RESULTS AND DISCUSSION

Larval metabolic rate

The first example is from a study of allometric scaling of metabolic rate during larval development in two bryozoan species (Bugula neritina and Watersipora subquortata; Pettersen et al., 2015). Metabolic rate was estimated for individual larva from O2 saturation time series collected using closed chambers. Fig. 2A provides an example of the analytical challenge presented by these data. The full time series is clearly non-linear: the rate of O2 consumption initially decelerates as the chamber and larva equilibrate after handling. There is also a subtle acceleration towards the end of the time series, probably resulting from a physiological response by the larva to declining O2 availability (Lagos et al., 2015), or accumulation of bacterial biofilm that began to consume oxygen. Any estimate of O2 consumption rate including these non-linearities would be conflated with these other processes. However, truncating the data to exclude these non-linearities is subjective and difficult, especially for the subtle curvature towards the end of the data set. Ultimately, we wish to identify the region where the relationship between O2 concentration and time is most linear, and estimate its slope.

Fig. 2.

Diagnostic plots generated by the plot command for the L% rank 1 local regression for the Bugula larva respiration time series data. Data are from Pettersen et al. (2015). The output plots show: (A) the full time series, with the rank 1 local regression highlighted in blue, along with the associated regression equation and number of observations; (B) standardized residuals for the chosen local regression, regressed against the predictor variable (time in seconds for the Bugula data set); (C) standardized residuals regressed against the fitted values; (D) density plot with empirical distribution of local regression slopes (β1), benchmarked against the slopes of the rank 1 local regressions for each L metric; (E) normal–quantile–quantile plot for the rank 1 local regression; and (F) a histogram of the distribution of the standardized residuals for the rank 1 local regression.

Fig. 2.

Diagnostic plots generated by the plot command for the L% rank 1 local regression for the Bugula larva respiration time series data. Data are from Pettersen et al. (2015). The output plots show: (A) the full time series, with the rank 1 local regression highlighted in blue, along with the associated regression equation and number of observations; (B) standardized residuals for the chosen local regression, regressed against the predictor variable (time in seconds for the Bugula data set); (C) standardized residuals regressed against the fitted values; (D) density plot with empirical distribution of local regression slopes (β1), benchmarked against the slopes of the rank 1 local regressions for each L metric; (E) normal–quantile–quantile plot for the rank 1 local regression; and (F) a histogram of the distribution of the standardized residuals for the rank 1 local regression.
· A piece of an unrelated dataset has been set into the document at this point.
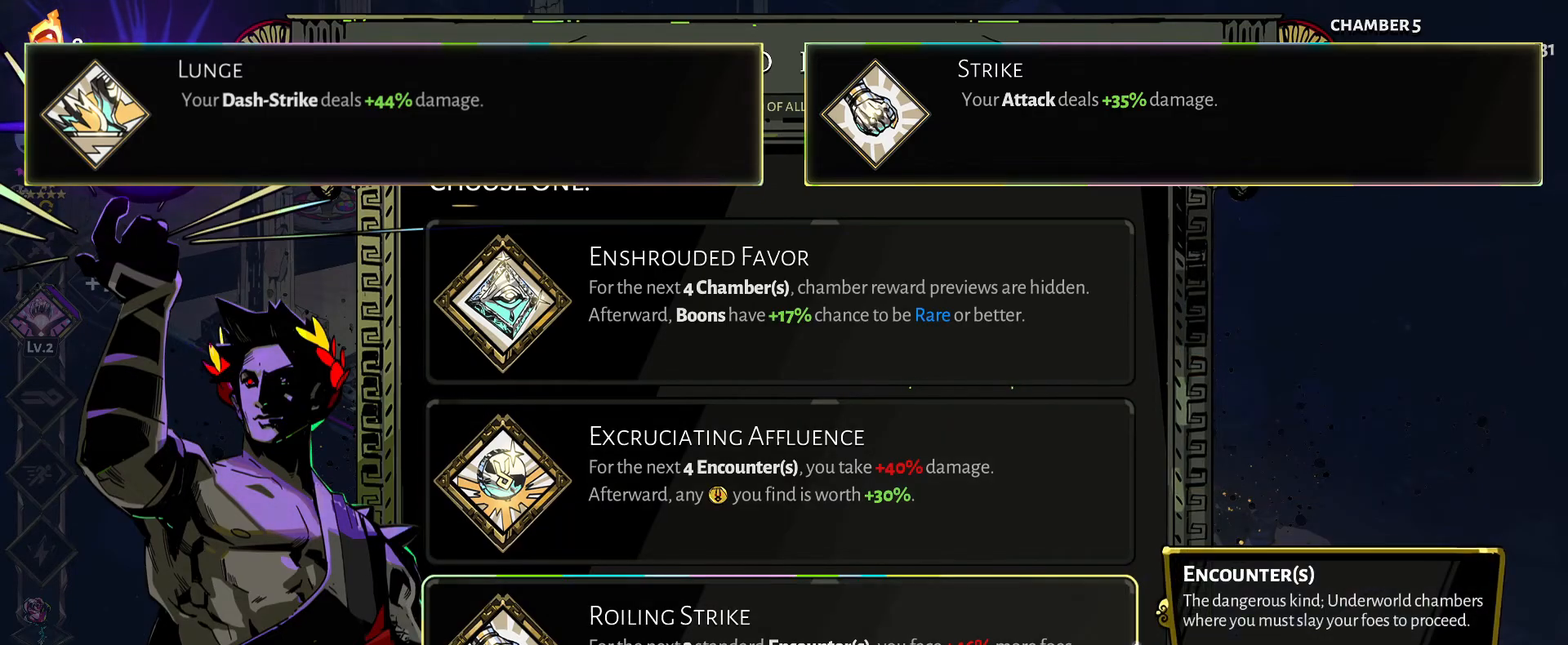
{"keys": [], "mouse": [], "mouse_move": "still", "events": []}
Using the LoLinR package, we can analyse this data set with the call:

  • library(LoLinR)

  • data(BugulaData)

  • BugulaRegs <− rankLocReg(xall=BugulaData$Time.s, yall=BugulaData$D1, alpha=0.2, method=“eq”)
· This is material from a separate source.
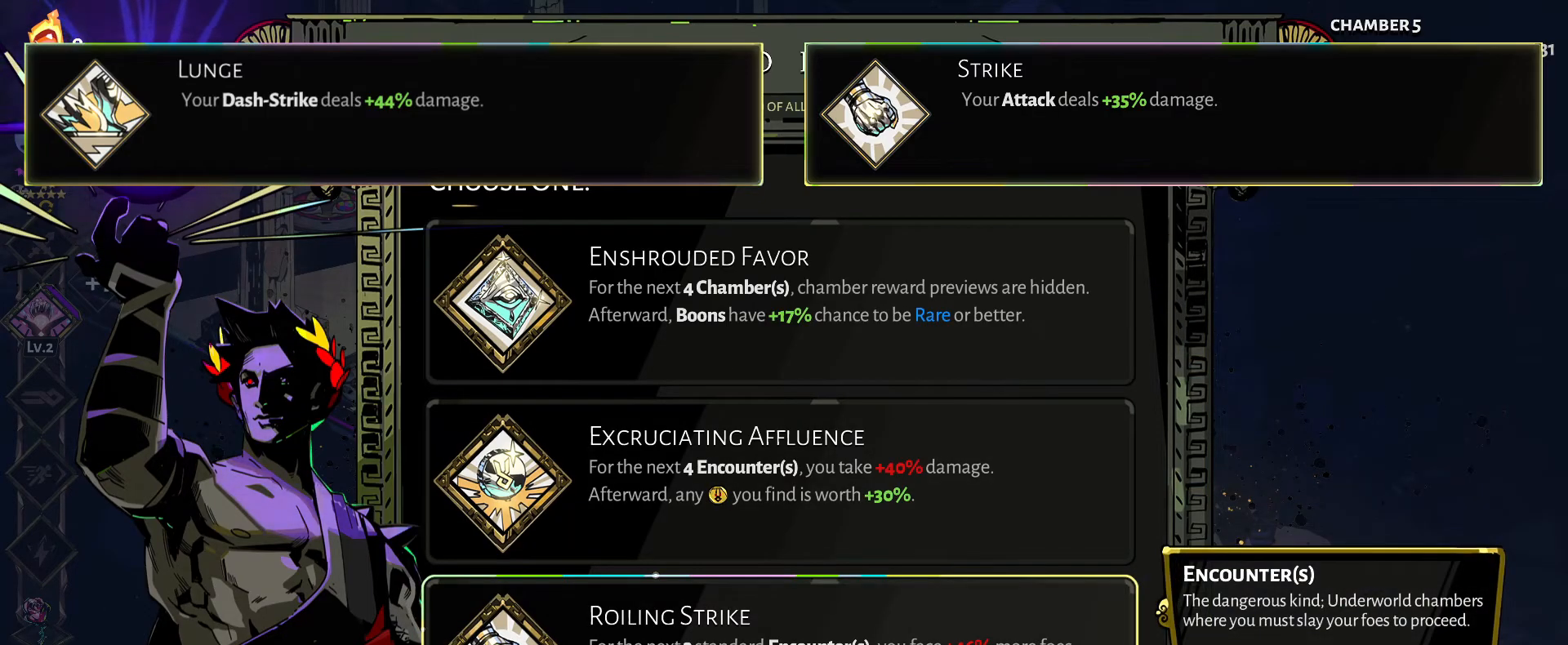
{"keys": [], "mouse": ["left"], "mouse_move": "still", "events": [[483, "mouse_left", "down"]]}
which implements the rankLocReg function with a minimum window size of alpha=0.2, and uses the linearity metric Leq to rank local regressions. This alpha value results in a minimum window size of (alpha×N)=22 for this data set. This call returns an object of class rankLocReg which includes a ranked list of all possible local regressions, the number of local regressions fitted and several summary statistics. Examination of the summary output and the distribution of local regression slopes (Fig. 2D, density plot) indicates that both the LZ and Leq weighting methods return the same rank 1 local regression, while the L% method returns a slightly different result. However, all three methods identify local regressions in the later half of the time series, where the rate of O2 consumption has stabilized. The L% rank 1 local regression includes a larger subset of the data (n=44 observations) than the other two methods (n=26), and all three rank 1 local regressions have nearly identical slopes (LZ, Leq: β1=−0.00133; L%: β1=−0.00132). Given the similarity of the results, we would recommend using the L% method in this case, because it provides greater statistical power for the estimation of β1, the parameter of interest. Inspection of the chosen local regression and accompanying residual plots also suggests that other than some autocorrelation, which is expected in time series data, there are no other major concerns (Fig. 2C–F).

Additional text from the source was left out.